Images with bounding boxes
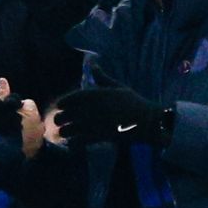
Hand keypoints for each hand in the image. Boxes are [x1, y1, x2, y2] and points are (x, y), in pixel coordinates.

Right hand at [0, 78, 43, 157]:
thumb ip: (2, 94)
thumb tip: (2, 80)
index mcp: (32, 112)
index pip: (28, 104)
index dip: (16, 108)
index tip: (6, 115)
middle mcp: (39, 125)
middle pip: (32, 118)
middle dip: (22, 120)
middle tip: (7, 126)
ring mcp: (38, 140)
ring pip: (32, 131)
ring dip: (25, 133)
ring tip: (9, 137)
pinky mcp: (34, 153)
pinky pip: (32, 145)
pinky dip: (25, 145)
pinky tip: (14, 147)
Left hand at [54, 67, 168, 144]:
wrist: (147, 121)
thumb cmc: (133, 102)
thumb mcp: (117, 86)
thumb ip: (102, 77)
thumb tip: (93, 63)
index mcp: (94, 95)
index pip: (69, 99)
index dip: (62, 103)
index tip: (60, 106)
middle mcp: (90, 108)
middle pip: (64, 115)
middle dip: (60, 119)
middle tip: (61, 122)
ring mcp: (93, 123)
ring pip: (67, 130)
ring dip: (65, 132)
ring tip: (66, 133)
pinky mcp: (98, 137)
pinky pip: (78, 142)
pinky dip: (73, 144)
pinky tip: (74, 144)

--

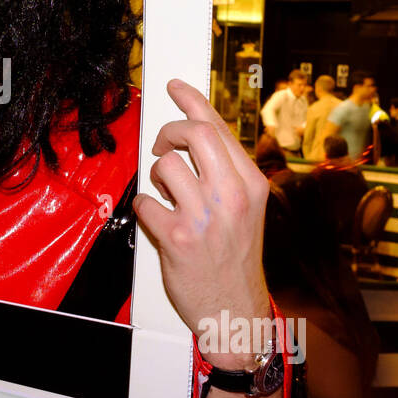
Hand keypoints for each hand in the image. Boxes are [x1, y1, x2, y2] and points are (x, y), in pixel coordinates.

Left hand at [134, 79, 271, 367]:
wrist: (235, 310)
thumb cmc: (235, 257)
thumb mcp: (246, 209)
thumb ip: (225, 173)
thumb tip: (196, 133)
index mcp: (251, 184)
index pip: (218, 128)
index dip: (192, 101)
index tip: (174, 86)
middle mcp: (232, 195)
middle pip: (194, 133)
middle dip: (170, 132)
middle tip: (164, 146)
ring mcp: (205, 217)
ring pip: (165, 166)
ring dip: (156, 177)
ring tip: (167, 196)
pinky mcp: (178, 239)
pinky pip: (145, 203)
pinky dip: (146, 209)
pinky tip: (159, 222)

Task details :: The lines above from the one containing "middle dip: (22, 120)" through the one containing "ring mcp: (93, 123)" are to be set down exactly, and no others.

Result for this exercise ::
middle dip: (22, 120)
middle tip: (7, 126)
ring mcp: (38, 140)
ring pip: (32, 131)
ring dip: (25, 133)
ring tip: (9, 137)
pinky mcp: (34, 153)
pinky pip: (32, 145)
pinky dip: (25, 145)
pinky tip: (14, 147)
Left hand at [54, 67, 168, 144]:
wrist: (147, 121)
thumb cmc: (133, 102)
thumb mcp: (117, 86)
thumb ip: (102, 77)
thumb tip: (93, 63)
index mcp: (94, 95)
index pip: (69, 99)
index dip: (62, 103)
index tip: (60, 106)
middle mcp: (90, 108)
middle pip: (64, 115)
middle dip: (60, 119)
middle tip: (61, 122)
ring mcp: (93, 123)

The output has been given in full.